– Так вы не знаете Скоропадского, это честолюбец. Павло Первый совершенно серьезно мечтал создать свою династию в новом государстве, и кто знает, если бы немцы победили, быть может, ему это и удалось бы, а об России он мало печалился. Ну, теперь большевики поставили его на свое место, – добавил он не без злорадства. – Теперь он под фамилией Цуккерманна такой же беженец, как и мы с вами.
В один из первых дней моего пребывания в Берлине встретил я еще одно лицо, которое никак не ожидал здесь увидеть. Проходя утром через приемную комнату миссии, всегда очень многолюдную, так как ежедневно туда приходило очень много народу, главным образом из числа военнопленных, за разного рода справками, я мельком увидел человека высокого роста, который смутно напомнил мне генерала Вальтера{205}
, бывшего начальником штаба армий Западного фронта при генерале Балуеве. Но Вальтер носил бороду; последний раз я его видел на Университетской набережной в начале 1918 года. Как узнал от него тогда, он работал в качестве переводчика при Главном управлении Генерального штаба и поведал мне свои планы: основаться со своей семьей на Дальнем Востоке, приобретя там заимку. С места ему писали, что там все спокойно, больших имений нет, земли вдоволь, почвы для аграрных беспорядков не существует, семья из нескольких человек может легко прокормиться. Последний вопрос, столь острый во время тогдашней постоянной проголоди в Петрограде, по-видимому, в особенности побуждал его к этому шагу. Семья его должна была уже на днях отправиться во Владивосток, и он предполагал, закончив некоторые личные дела, вскоре последовать за ней.Таким образом, я был очень далек от мысли встретить его в Берлине, к тому же и отсутствие бороды сильно изменяло его внешность; забыл я о том, что и я сам по этой причине перестал быть похожим на себя.

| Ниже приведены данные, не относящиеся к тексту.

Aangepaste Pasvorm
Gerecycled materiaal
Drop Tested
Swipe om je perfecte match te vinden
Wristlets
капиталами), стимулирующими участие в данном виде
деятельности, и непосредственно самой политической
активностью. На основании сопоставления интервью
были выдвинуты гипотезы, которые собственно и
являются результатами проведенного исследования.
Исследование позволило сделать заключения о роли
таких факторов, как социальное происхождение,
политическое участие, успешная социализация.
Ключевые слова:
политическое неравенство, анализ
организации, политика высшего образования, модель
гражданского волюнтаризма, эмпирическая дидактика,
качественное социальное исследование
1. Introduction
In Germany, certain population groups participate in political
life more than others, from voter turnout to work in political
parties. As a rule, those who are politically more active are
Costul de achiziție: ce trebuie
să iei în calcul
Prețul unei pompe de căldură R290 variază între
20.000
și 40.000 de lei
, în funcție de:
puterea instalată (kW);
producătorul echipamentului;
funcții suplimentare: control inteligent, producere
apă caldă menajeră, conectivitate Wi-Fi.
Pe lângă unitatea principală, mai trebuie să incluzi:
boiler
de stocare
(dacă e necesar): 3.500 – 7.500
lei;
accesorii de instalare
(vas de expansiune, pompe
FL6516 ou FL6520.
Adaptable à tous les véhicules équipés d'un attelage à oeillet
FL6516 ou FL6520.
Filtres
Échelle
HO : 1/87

Но вот вечером того же дня, Вальтер, который тоже не сразу признал меня и догадался, только услышав мою фамилию от одного из присутствующих, пришел навестить меня и поведал мне, в каком тягостном моральном и материальном положении он очутился.

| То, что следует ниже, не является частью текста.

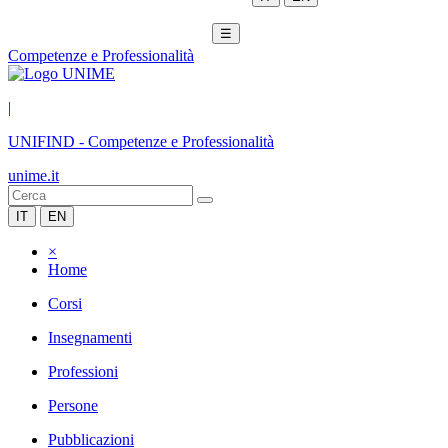
☰
Competenze e Professionalità
|
UNIFIND
-
Competenze e Professionalità
unime.it
IT
EN
×
Home
Corsi
Insegnamenti
Professioni
Persone
Pubblicazioni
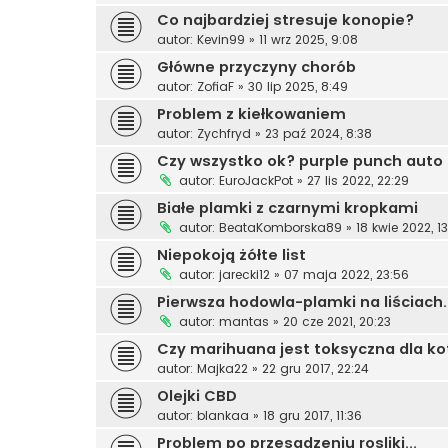
Co najbardziej stresuje konopie?
autor:
Kevin99
»
11 wrz 2025, 9:08
Główne przyczyny chorób
autor:
ZofiaF
»
30 lip 2025, 8:49
Problem z kiełkowaniem
autor:
Zychfryd
»
23 paź 2024, 8:38
Czy wszystko ok? purple punch auto
autor:
EuroJackPot
»
27 lis 2022, 22:29
Białe plamki z czarnymi kropkami
autor:
BeataKomborska89
»
18 kwie 2022, 13
Niepokoją żółte list
autor:
jarecki12
»
07 maja 2022, 23:56
Pierwsza hodowla-plamki na liściach.
autor:
mantas
»
20 cze 2021, 20:23
Czy marihuana jest toksyczna dla k
autor:
Majka22
»
22 gru 2017, 22:24
Olejki CBD
autor:
blankaa
»
18 gru 2017, 11:36
Problem po przesadzeniu rosliki...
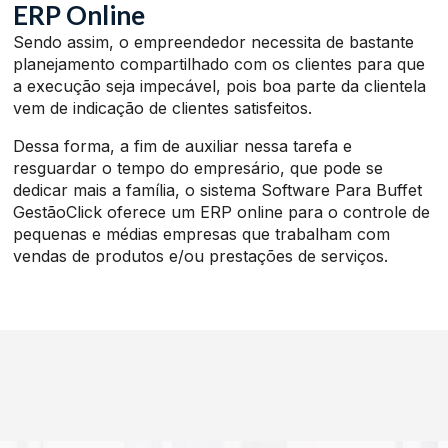
ERP Online
Sendo assim, o empreendedor necessita de bastante
planejamento compartilhado com os clientes para que
a execução seja impecável, pois boa parte da clientela
vem de indicação de clientes satisfeitos.
Dessa forma, a fim de auxiliar nessa tarefa e
resguardar o tempo do empresário, que pode se
dedicar mais a família, o sistema Software Para Buffet
GestãoClick oferece um ERP online para o controle de
pequenas e médias empresas que trabalham com
vendas de produtos e/ou prestações de serviços.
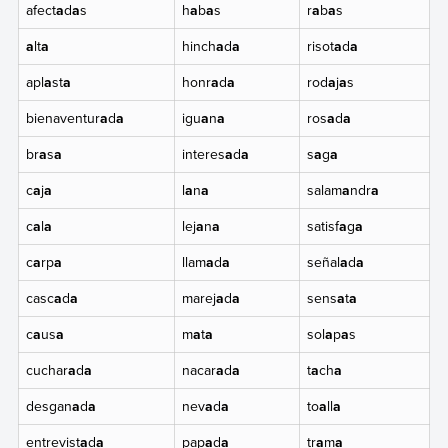
afect
a
d
a
s
h
a
b
a
s
r
a
b
a
s
a
lt
a
hinch
a
d
a
risot
a
d
a
apl
a
st
a
honr
a
d
a
rod
a
j
a
s
bienaventur
a
d
a
igu
a
n
a
ros
a
d
a
br
a
s
a
interes
a
d
a
s
a
g
a
c
a
j
a
l
a
n
a
salam
a
ndr
a
c
a
l
a
lej
a
n
a
satisf
a
g
a
c
a
rp
a
llam
a
d
a
señal
a
d
a
casc
a
d
a
marej
a
d
a
sens
a
t
a
c
a
us
a
m
a
t
a
sol
a
p
a
s
cuchar
a
d
a
nacar
a
d
a
t
a
ch
a
desgan
a
d
a
nev
a
d
a
to
a
ll
a
entrevist
a
d
a
pap
a
d
a
tr
a
m
a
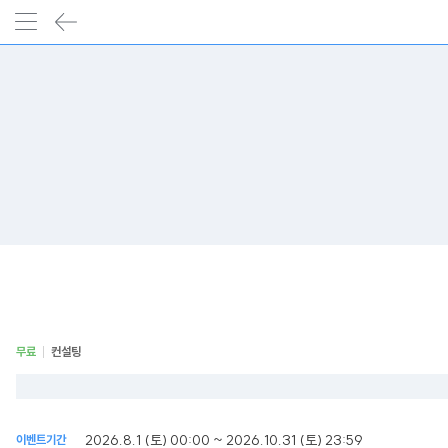
무료
컨설팅
2026.8.1 (토) 00:00 ~ 2026.10.31 (토) 23:59
이벤트기간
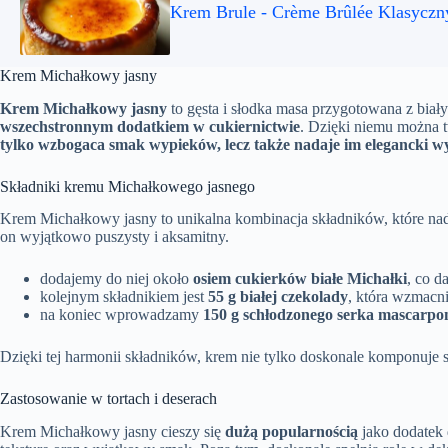
Krem Brule - Crème Brûlée Klasyczn
Krem Michałkowy jasny
Krem Michałkowy jasny
to gęsta i słodka masa przygotowana z bia
wszechstronnym dodatkiem w cukiernictwie
. Dzięki niemu można
tylko wzbogaca smak wypieków, lecz także nadaje im elegancki w
Składniki kremu Michałkowego jasnego
Krem Michałkowy jasny to unikalna kombinacja składników, które nad
on wyjątkowo puszysty i aksamitny.
dodajemy do niej około
osiem cukierków białe Michałki
, co d
kolejnym składnikiem jest
55 g białej czekolady
, która wzmacnia
na koniec wprowadzamy
150 g schłodzonego serka mascarpo
Dzięki tej harmonii składników, krem nie tylko doskonale komponuje s
Zastosowanie w tortach i deserach
Krem Michałkowy jasny cieszy się
dużą popularnością
jako dodatek d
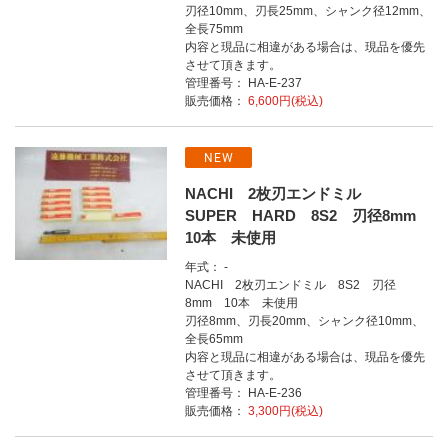
刃径10mm、刃長25mm、シャンク径12mm、
全長75mm
内容と現品に相違がある場合は、現品を優先
させて頂きます。
管理番号： HA-E-237
販売価格：
6,600円(税込)
NEW
NACHI 2枚刃エンドミル
SUPER HARD 8S2 刃径8mm
10本 未使用
年式： -
NACHI 2枚刃エンドミル 8S2 刃径
8mm 10本 未使用
刃径8mm、刃長20mm、シャンク径10mm、
全長65mm
内容と現品に相違がある場合は、現品を優先
させて頂きます。
管理番号： HA-E-236
販売価格：
3,300円(税込)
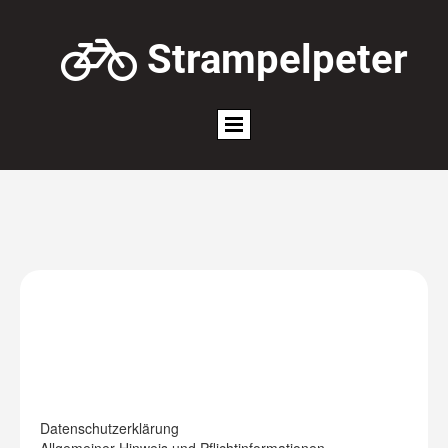

Strampelpeter
Datenschutzerklärung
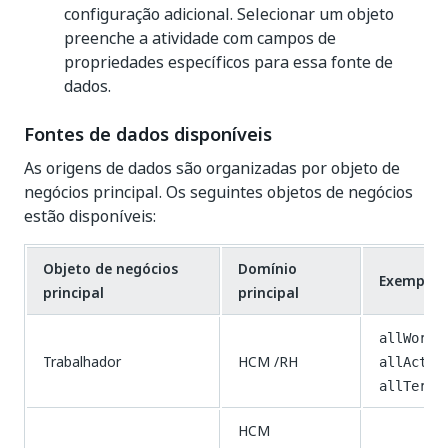
configuração adicional. Selecionar um objeto
preenche a atividade com campos de
propriedades específicos para essa fonte de
dados.
Fontes de dados disponíveis
As origens de dados são organizadas por objeto de
negócios principal. Os seguintes objetos de negócios
estão disponíveis:
Objeto de negócios
Domínio
Exemplos 
principal
principal
allWorke
Trabalhador
HCM /RH
allActiv
allTermi
HCM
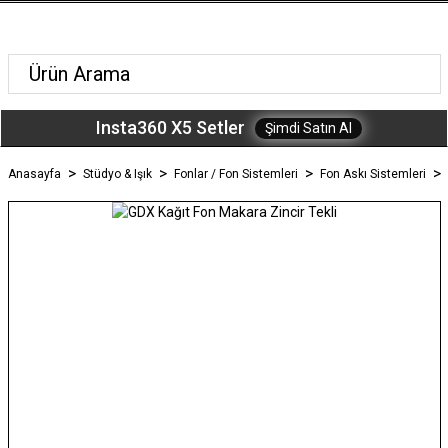
Insta360 X5 Setler
Şimdi Satın Al
Anasayfa
Stüdyo & Işık
Fonlar / Fon Sistemleri
Fon Askı Sistemleri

Вскоре после нашего последнего свидания[115]
он вместе со всеми главными управлениями военного министерства выехал в Москву и там, по рекомендации генерала Потапова, исполняющего должность начальника Генерального штаба, как владеющий английским, французским и немецким языками, был рекомендован на должность военного агента в Берлин.Видя в этом возможность выбраться из Советской России, он не отклонил от себя этого предложения и в составе посольства, возглавляемого Иоффе{206}
, прибыл в Берлин.Служба у большевиков крайне тяготила его, и он ждал только случая, который дал бы ему возможность покинуть ее. Такой случай представился, когда Скоропадский, в качестве главы государства, заключившего мир с Герма нией, приехал в Берлин на поклон к Вильгельму. Вальтер представился гетману и просил его принять его к себе на службу, получил согласие и, не говоря дурного слова, заявил Иоффе, что оставляет свою должность. Тот, конечно, пригрозил ему жестокой карой за дезертирство, но это не остановило Вальтера, и он одновременно с гетманом уехал в Киев.
Недолго пришлось ему пробыть в Киеве, и на одном из четырех поездов, о которых я упоминал выше, он снова вернулся в Берлин.

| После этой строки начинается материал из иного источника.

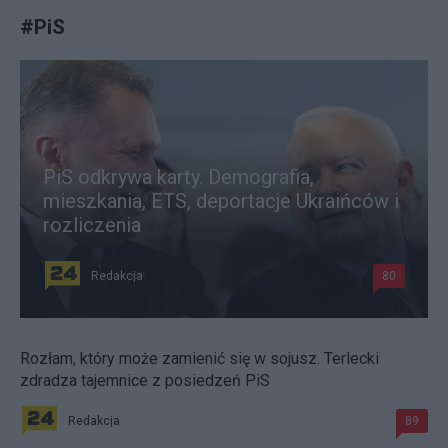
#
PiS
PiS odkrywa karty. Demografia,
mieszkania, ETS, deportacje Ukraińców i
rozliczenia
Redakcja
80
Rozłam, który może zamienić się w sojusz. Terlecki
zdradza tajemnice z posiedzeń PiS
Redakcja
89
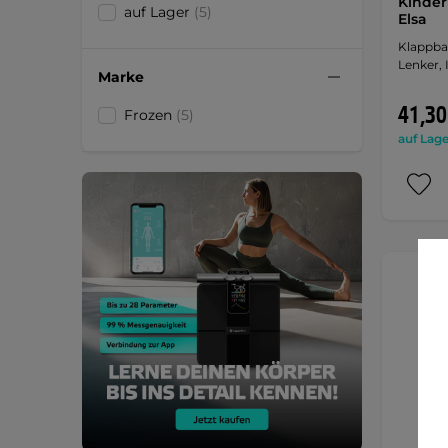
Kinderr
auf Lager
(5)
Elsa
Klappba
Lenker,
Marke
41,30
Frozen
(5)
auf Lage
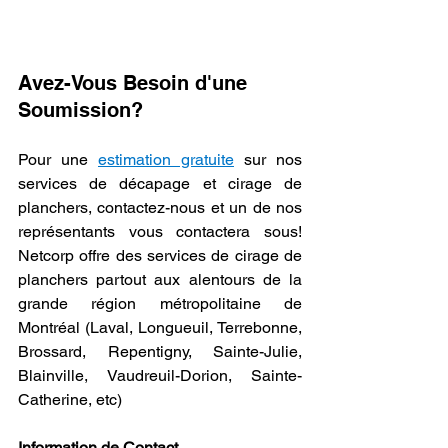
Avez-Vous Besoin d'une 
Soumission?
Pour une 
estimation gratuite
 sur nos 
services de décapage et cirage de 
planchers, contactez-nous et un de nos 
représentants vous contactera sous! 
Netcorp offre des services de cirage de 
planchers partout aux alentours de la 
grande région métropolitaine de 
Montréal (Laval, Longueuil, Terrebonne, 
Brossard, Repentigny, Sainte-Julie, 
Blainville, Vaudreuil-Dorion, Sainte-
Catherine, etc)  
Information de Contact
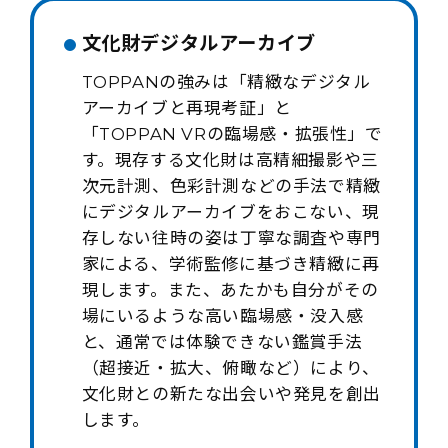
文化財デジタルアーカイブ
TOPPANの強みは「精緻なデジタル
アーカイブと再現考証」と
「TOPPAN VRの臨場感・拡張性」で
す。現存する文化財は高精細撮影や三
次元計測、色彩計測などの手法で精緻
にデジタルアーカイブをおこない、現
存しない往時の姿は丁寧な調査や専門
家による、学術監修に基づき精緻に再
現します。また、あたかも自分がその
場にいるような高い臨場感・没入感
と、通常では体験できない鑑賞手法
（超接近・拡大、俯瞰など）により、
文化財との新たな出会いや発見を創出
します。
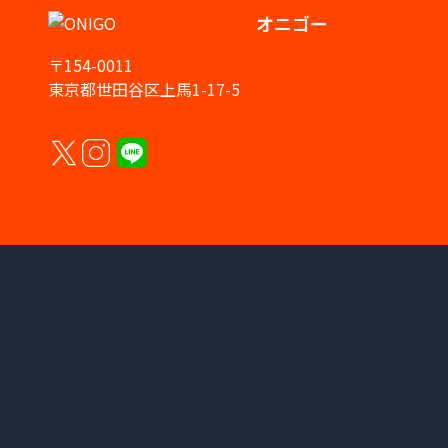
オニゴー
〒154-0011
東京都世田谷区上馬1-17-5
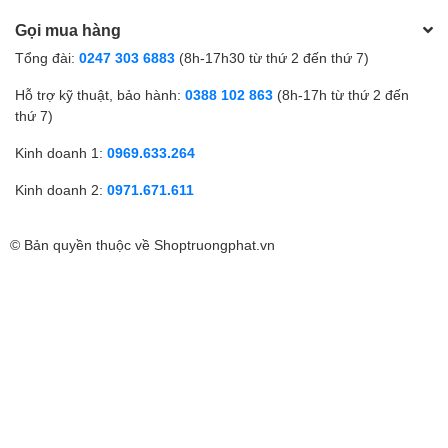
Gọi mua hàng
Tổng đài:
0247 303 6883
(8h-17h30 từ thứ 2 đến thứ 7)
Hỗ trợ kỹ thuật, bảo hành:
0388 102 863
(8h-17h từ thứ 2 đến
thứ 7)
Kinh doanh 1:
0969.633.264
Kinh doanh 2:
0971.671.611
© Bản quyền thuộc về
Shoptruongphat.vn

Советского посольства в Берлине уже не было, но русские эмиграционные круги не могли забыть Вальтеру, что он, хоть и короткое время, но все-таки был большевистским агентом. Обратился он было к генералу Монкевицу с просьбой привлечь его к какому-нибудь делу и тем разрешить острый вопрос о хлебе насущном, но Монкевиц, несмотря на личное знакомство с ним еще до войны, принял его крайне сурово, резко осуждая его добровольное поступление на службу к большевикам. Когда Вальтер доказывал ему, что вряд ли можно назвать акт поступления на службу добровольным, когда отказ влечет за собой голодную смерть всей семьи и у него другого выхода не было, то Монкевиц указал ему на пример Скалона{207}
, который, как известно, привлеченный чуть ли не силой к участию в Брестских переговорах, предпочел застрелиться.